Scottish Labour’s shadow health secretary Anas Sarwar described the funding gap as “shameful,” adding: “Every day we hear stories of NHS staff who are overworked and undervalued and under resourced. Figures show that over the last eight years of this SNP government that early retirements of NHS staff have doubled.
“And that mismanagement was further highlighted this morning at health committee where it was revealed that NHS Lothian alone needs £31m just to existing levels of service.”
He continued: “Scotland needs a credible NHS workforce plan from a credible Health Secretary. It’s time for Shona Robison to step up or step down.”
Scottish Liberal Democrat health spokesman Alex Cole-Hamilton MSP added the government needed to “step up” and meet the challenges the service is currently facing.
He said: “The troubles with NHS Tayside, and now with NHS Lothian, show the clear strains on the system.”
“Staff are working around the clock but they aren’t getting anywhere near the support and resources they need.”
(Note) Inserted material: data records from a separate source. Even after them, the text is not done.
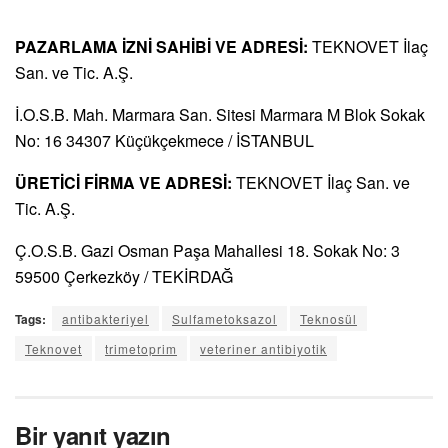
PAZARLAMA İZNİ SAHİBİ VE ADRESİ:
TEKNOVET İlaç
San. ve Tic. A.Ş.
İ.O.S.B. Mah. Marmara San. Sitesi Marmara M Blok Sokak
No: 16 34307 Küçükçekmece / İSTANBUL
ÜRETİCİ FİRMA VE ADRESİ:
TEKNOVET İlaç San. ve
Tic. A.Ş.
Ç.O.S.B. Gazi Osman Paşa Mahallesi 18. Sokak No: 3
59500 Çerkezköy / TEKİRDAĞ
Tags:
antibakteriyel
Sulfametoksazol
Teknosül
Teknovet
trimetoprim
veteriner antibiyotik
Bir yanıt yazın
“In other health boards the Scottish Government has ignored warnings and seen things go from bad to worse. Here’s the early warning that NHS Lothian needs help. The government must step in and properly resource the struggling service so it has what it needs to meet demand.”
“Yet again inaction and under-resourcing are hurting staff, patients and services. The health secretary ought to do the right thing and resign, if not it will fall to parliament to make clear that this is not good enough for our NHS.”